The break-up of Ma Bell in 1984 had a goal of greater efficiency, lower prices and more rapid technology development thanks to competition. It’s been 25 years since Judge Harold Green ended AT&T Inc.’s monopoly of the phone business, and while the industry has indeed seen unprecedented innovation, the state of competition continues to fail the consumer. Because after all, like the mercury-like Terminator in T2: Judgment Day, you can break Ma Bell apart, but it always seems to come back together. And it’s after you.
AT&T in 2009 looks a lot like AT&T in 1984, only bigger (motto: “local, long-distance and now introducing wireless!”). It’s also more global and more capable. In fact, Ma Bell in general is back, albeit in a three-headed form that comprises the powerful Verizon Communications Inc., Qwest Communications International Inc. and AT&T itself. It raises the question: Is there still room for competitors? And what should those competitors look like? A look at history could lead to the answers.

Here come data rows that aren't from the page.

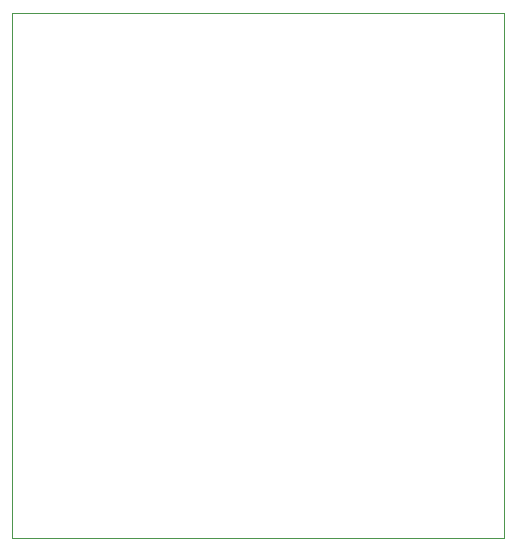
<source format=gbr>
G04 #@! TF.GenerationSoftware,KiCad,Pcbnew,5.1.6-c6e7f7d~87~ubuntu20.04.1*
G04 #@! TF.CreationDate,2020-07-24T16:02:03-06:00*
G04 #@! TF.ProjectId,heimdall_outsideboard,6865696d-6461-46c6-9c5f-6f7574736964,0.3*
G04 #@! TF.SameCoordinates,Original*
G04 #@! TF.FileFunction,Profile,NP*
%FSLAX46Y46*%
G04 Gerber Fmt 4.6, Leading zero omitted, Abs format (unit mm)*
G04 Created by KiCad (PCBNEW 5.1.6-c6e7f7d~87~ubuntu20.04.1) date 2020-07-24 16:02:03*
%MOMM*%
%LPD*%
G01*
G04 APERTURE LIST*
G04 #@! TA.AperFunction,Profile*
%ADD10C,0.025400*%
G04 #@! TD*
G04 APERTURE END LIST*
D10*
X50800000Y-76200000D02*
X92456000Y-76200000D01*
X50800000Y-76200000D02*
X50800000Y-120650000D01*
X50800000Y-120650000D02*
X92456000Y-120650000D01*
X92456000Y-76200000D02*
X92456000Y-120650000D01*
M02*

</source>
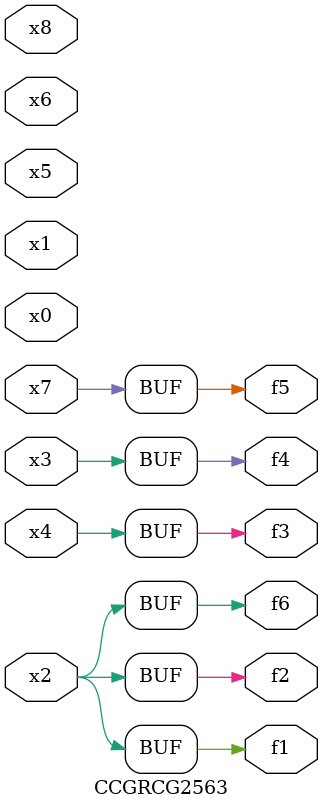
<source format=v>
module CCGRCG2563(
	input x0, x1, x2, x3, x4, x5, x6, x7, x8,
	output f1, f2, f3, f4, f5, f6
);
	assign f1 = x2;
	assign f2 = x2;
	assign f3 = x4;
	assign f4 = x3;
	assign f5 = x7;
	assign f6 = x2;
endmodule

</source>
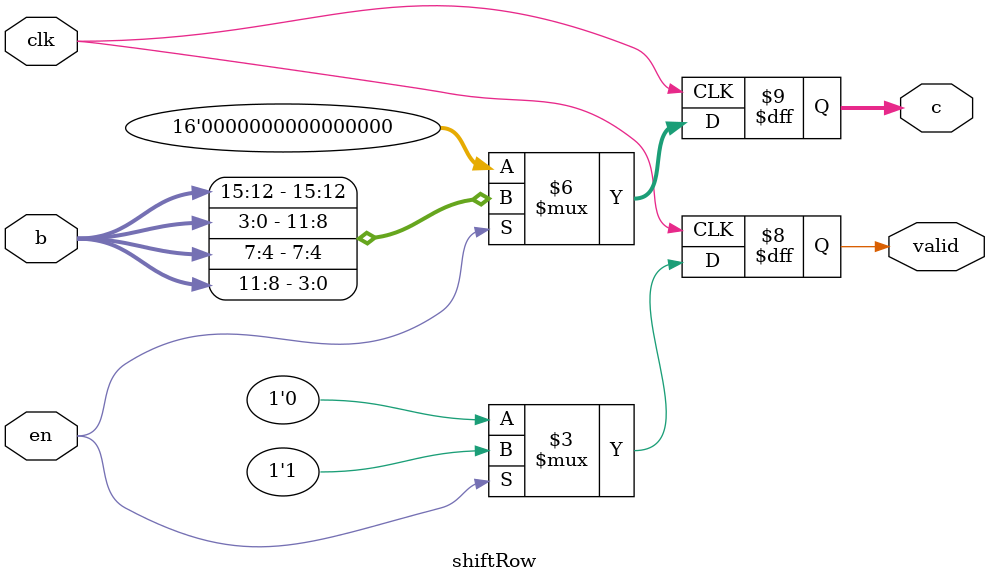
<source format=v>
`timescale 1ns / 1ps


module shiftRow(
    input [15:0] b, 
    input clk,
    input en,
    output reg valid,
    output reg [15:0] c
    );
     always@(posedge clk)
        begin
//if enable shift row using concatenation 
            if (en) begin
                c <= {b[15:12],b[3:0],b[7:4],b[11:8]};
                valid <= 1'b1;
            end
         else begin 
            c <=16'b0000000000000000;
            valid <= 1'b0;
         end
          
        end
endmodule

</source>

The reconstitution of the Bell pseudo-monopoly has been slow and some would say insidious, aided and abetted by pro-consolidation and pro-RBOC regulatory decisions that have limited the number of local residential service providers in a given market.
Consider the Telecom Act of 1996, which created the era of non-facilities-based CLECs. The idea was admirable but the model was flawed: Force the LECs to unbundle their local loops in order to lease them at a discounted rate to competitors. The RBOCs had no interest in doing any such thing, and amid heavy lobbying and cries for the need for free market economics in the industry, the death of government-mandated UNE-P pricing came in March 2006.
Facilities-based CLECs were left standing to provide choice in the market, but to this day they’re hobbled by the need for affordable last-mile solutions outside of their coverage footprints. Microwave solutions and fiber-based carrier’s carriers can fill in some of the blanks, but viability remains an expensive business, particularly when faced with the branding and marketing machines of the incumbents. No wonder most CLECs focus on regional business niches.
Meanwhile, cable companies have become the main residential competitors, engaged in a pitched battle with the ILECs for the hearts and minds within the home. Here, too, regulators have failed consumers, by preventing the cablecos themselves from competing with each other in the same markets. One LEC, one cableco: That’s what constitutes choice for most American homes.
What about those that want to cut the home line cord and go wireless? Ma Bell wins again: AT&T and Verizon are the two largest wireless providers in the United States. The FCC attempted to create a new national wireless player with last year’s 700MHz spectrum auction; but the big winners were, you guessed it, the RBOCs.